§ Your task: Give back, word for word, only the lines from the opening of the records through the one with "green blood. The". Pictures stay out.

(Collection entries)
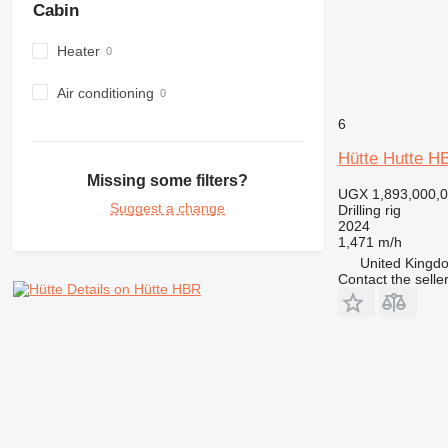
Cabin
Heater
Air conditioning
6
Hütte Hutte H
Missing some filters?
UGX 1,893,000,
Suggest a change
Drilling rig
2024
1,471 m/h
United Kingdo
Contact the selle
Details on Hütte HBR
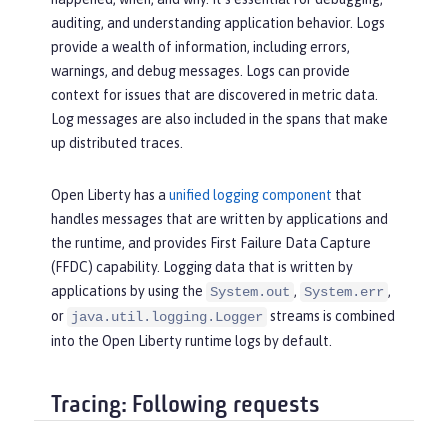
auditing, and understanding application behavior. Logs
provide a wealth of information, including errors,
warnings, and debug messages. Logs can provide
context for issues that are discovered in metric data.
Log messages are also included in the spans that make
up distributed traces.
Open Liberty has a
unified logging component
that
handles messages that are written by applications and
the runtime, and provides First Failure Data Capture
(FFDC) capability. Logging data that is written by
applications by using the
,
,
System.out
System.err
or
streams is combined
java.util.logging.Logger
into the Open Liberty runtime logs by default.
Tracing: Following requests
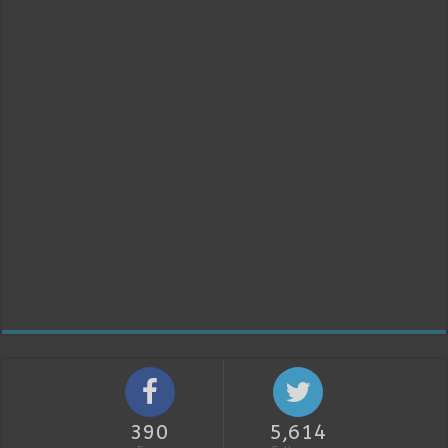
390
5,614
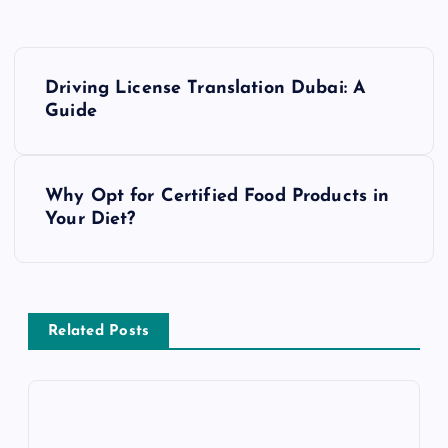
P
Driving License Translation Dubai: A
o
Guide
s
Why Opt for Certified Food Products in
t
Your Diet?
n
a
Related Posts
v
i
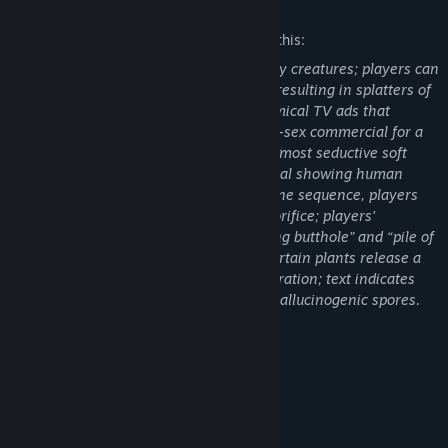
Mature Content Description
The developers describe the content like this:
Are you alone?
Players use laser blasters to shoot enemy creatures; players can
Bonus mysteries! Complete your survey of the planet to find out.
also kick aliens into carnivorous plants, resulting in splatters of
You’ll know you’re on the road to completion when you’ve heard
green blood. The game depicts some comical TV ads that
the words ‘cucumber sh*twater’ and found the ‘festering butthole’.
contain instances crude humor: a phone-sex commercial for a
gelatinous blob creature (“Chat with the most seductive soft
bodies in space...”); a fast-food commercial showing human
limbs going through a meat grinder. In one sequence, players
encounter a creature with an anus-like orifice; players'
scanning equipment confirms “a festering butthole” and “pile of
poop.” During the course of the game, certain plants release a
gas that alters the screen and color saturation; text indicates
that the plants “disperse thick mists of hallucinogenic spores.
Enjoy responsibly.”
*Most Expenses Spared.
System Requirements
MINIMUM:
Win 7, 8, 10
OS *:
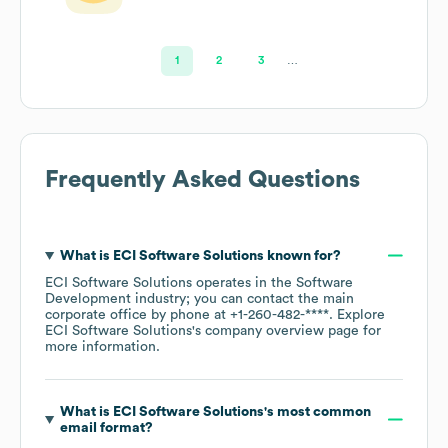
1
2
3
…
Frequently Asked Questions
What is
ECI Software Solutions
known for?
ECI Software Solutions
operates in the
Software
Development
industry
; you can contact the main
corporate office by phone at
+1-260-482-****
. Explore
ECI Software Solutions
's company overview page
for
more information.
What is
ECI Software Solutions
's most common
email format?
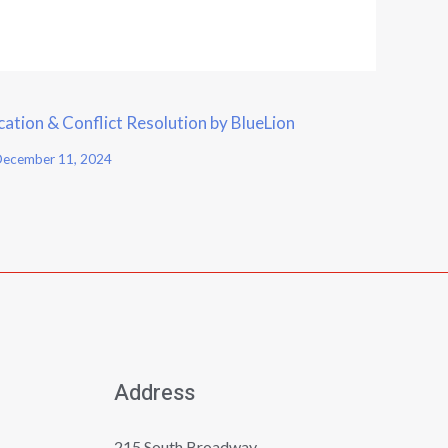
tion & Conflict Resolution by BlueLion
ecember 11, 2024
Address
215 South Broadway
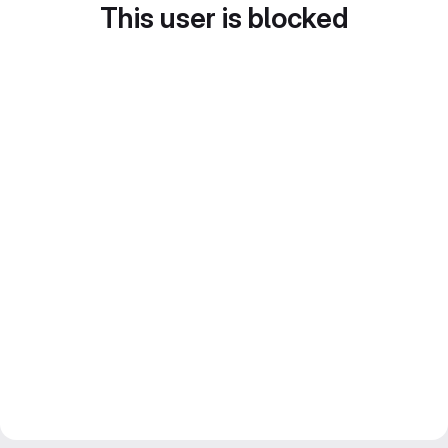
This user is blocked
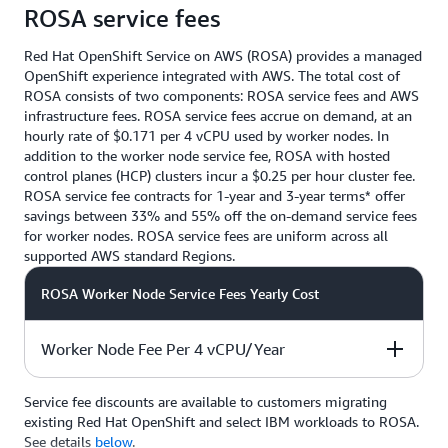
ROSA service fees
Red Hat OpenShift Service on AWS (ROSA) provides a managed
OpenShift experience integrated with AWS. The total cost of
ROSA consists of two components: ROSA service fees and AWS
infrastructure fees. ROSA service fees accrue on demand, at an
hourly rate of $0.171 per 4 vCPU used by worker nodes. In
addition to the worker node service fee, ROSA with hosted
control planes (HCP) clusters incur a $0.25 per hour cluster fee.
ROSA service fee contracts for 1-year and 3-year terms* offer
savings between 33% and 55% off the on-demand service fees
for worker nodes. ROSA service fees are uniform across all
supported AWS standard Regions.
ROSA Worker Node Service Fees Yearly Cost
Worker Node Fee Per 4 vCPU/Year
Service fee discounts are available to customers migrating
On-demand
With 1-year
With 3-year
existing Red Hat OpenShift and select IBM workloads to ROSA.
contract
contract*
See details
below
.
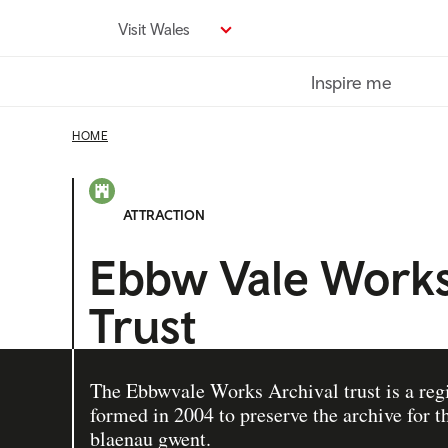
Skip
Visit Wales
to
main
Inspire me
content
HOME
ATTRACTION
Ebbw Vale Works
Trust
The Ebbwvale Works Archival trust is a reg
formed in 2004 to preserve the archive for th
blaenau gwent.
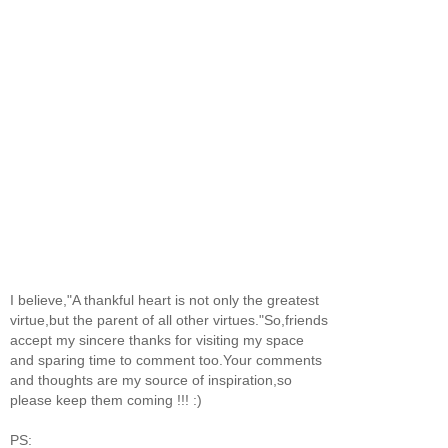
I believe,"A thankful heart is not only the greatest
virtue,but the parent of all other virtues."So,friends
accept my sincere thanks for visiting my space
and sparing time to comment too.Your comments
and thoughts are my source of inspiration,so
please keep them coming !!! :)
PS:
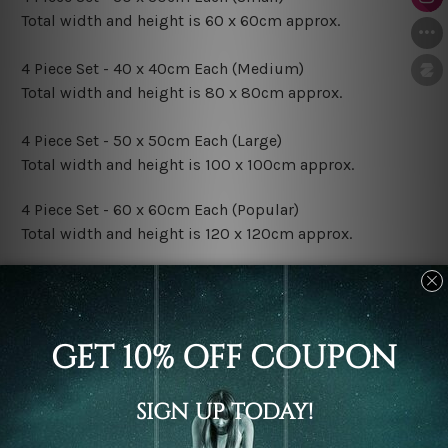
Total width and height is 60 x 60cm approx.
4 Piece Set - 40 x 40cm Each (Medium)
Total width and height is 80 x 80cm approx.
4 Piece Set - 50 x 50cm Each (Large)
Total width and height is 100 x 100cm approx.
4 Piece Set - 60 x 60cm Each (Popular)
Total width and height is 120 x 120cm approx.
4 Piece Set - 70 x 70cm Each (XLarge)
Total width and height is 140 x 140cm approx.
4 Piece Set - 80 x 80cm Each (XXLarge)
Total width and height is 160 x 160cm approx.
Canvas Finish Options:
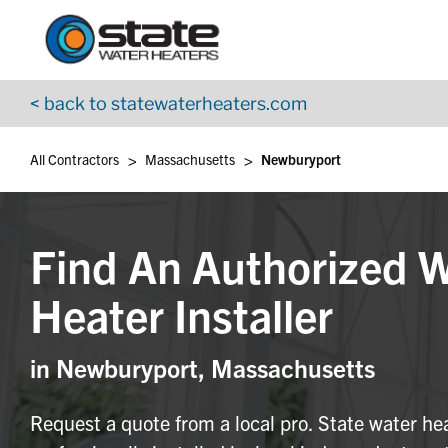
Return to Nav
Skip to content
App Store Logo
Google Play Logo
Go to YouTube page
< back to statewaterheaters.com
>
>
All Contractors
Massachusetts
Newburyport
Find An Authorized 
Heater Installer
in Newburyport, Massachusetts
Request a quote from a local pro. State water he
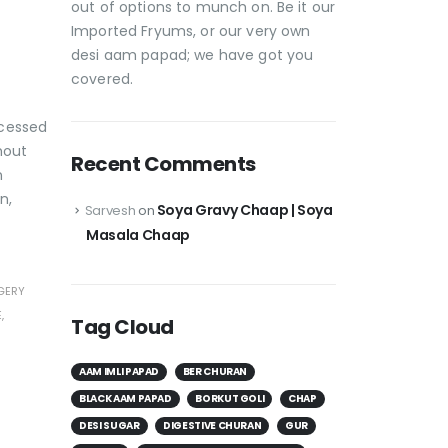
out of options to munch on. Be it our
Imported Fryums, or our very own
desi aam papad; we have got you
covered.
ocessed
hout
Recent Comments
n
n,
Soya Gravy Chaap | Soya
Sarvesh
on
Masala Chaap
GERY
E
,
Tag Cloud
AAM IMLI PAPAD
BER CHURAN
BLACK AAM PAPAD
BORKUT GOLI
CHAP
DESI SUGAR
DIGESTIVE CHURAN
GUR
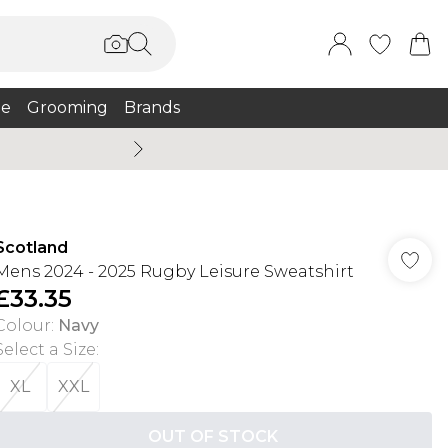
e
Grooming
Brands
Burton Summer
Scotland
Mens 2024 - 2025 Rugby Leisure Sweatshirt
£33.35
Colour
:
Navy
Select a Size
:
XL
XXL
OUT OF STOCK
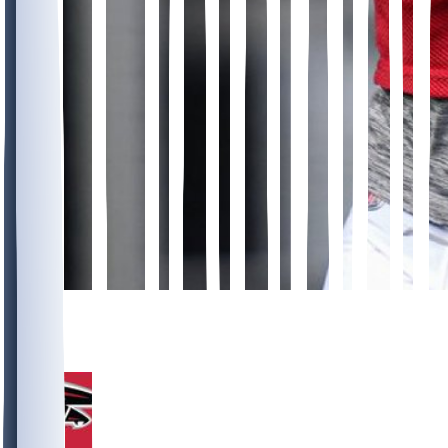
10
3
1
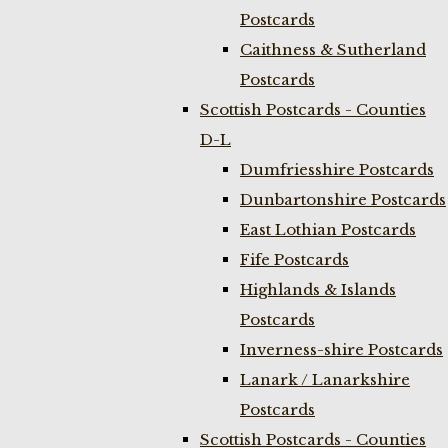
Postcards
Caithness & Sutherland
Postcards
Scottish Postcards - Counties
D-L
Dumfriesshire Postcards
Dunbartonshire Postcards
East Lothian Postcards
Fife Postcards
Highlands & Islands
Postcards
Inverness-shire Postcards
Lanark / Lanarkshire
Postcards
Scottish Postcards - Counties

§ Exercise output:
Cabin
Heater
Air conditioning
6
Hütte Hutte H
Missing some filters?
UGX 1,893,000,
Suggest a change
Drilling rig
2024
1,471 m/h
United Kingdo
Contact the selle
Details on Hütte HBR
auditing, and understanding application behavior. Logs
provide a wealth of information, including errors,
warnings, and debug messages. Logs can provide
context for issues that are discovered in metric data.
Log messages are also included in the spans that make
up distributed traces.
Open Liberty has a
unified logging component
that
handles messages that are written by applications and
the runtime, and provides First Failure Data Capture
(FFDC) capability. Logging data that is written by
applications by using the
,
,
System.out
System.err
or
streams is combined
java.util.logging.Logger
into the Open Liberty runtime logs by default.
Tracing: Following requests
390
5,614
P
Driving License Translation Dubai: A
o
Guide
s
Why Opt for Certified Food Products in
t
Your Diet?
n
a
Related Posts
v
i
Mature Content Description
The developers describe the content like this:
Are you alone?
Players use laser blasters to shoot enemy creatures; players can
Bonus mysteries! Complete your survey of the planet to find out.
also kick aliens into carnivorous plants, resulting in splatters of
You’ll know you’re on the road to completion when you’ve heard
green blood. The game depicts some comical TV ads that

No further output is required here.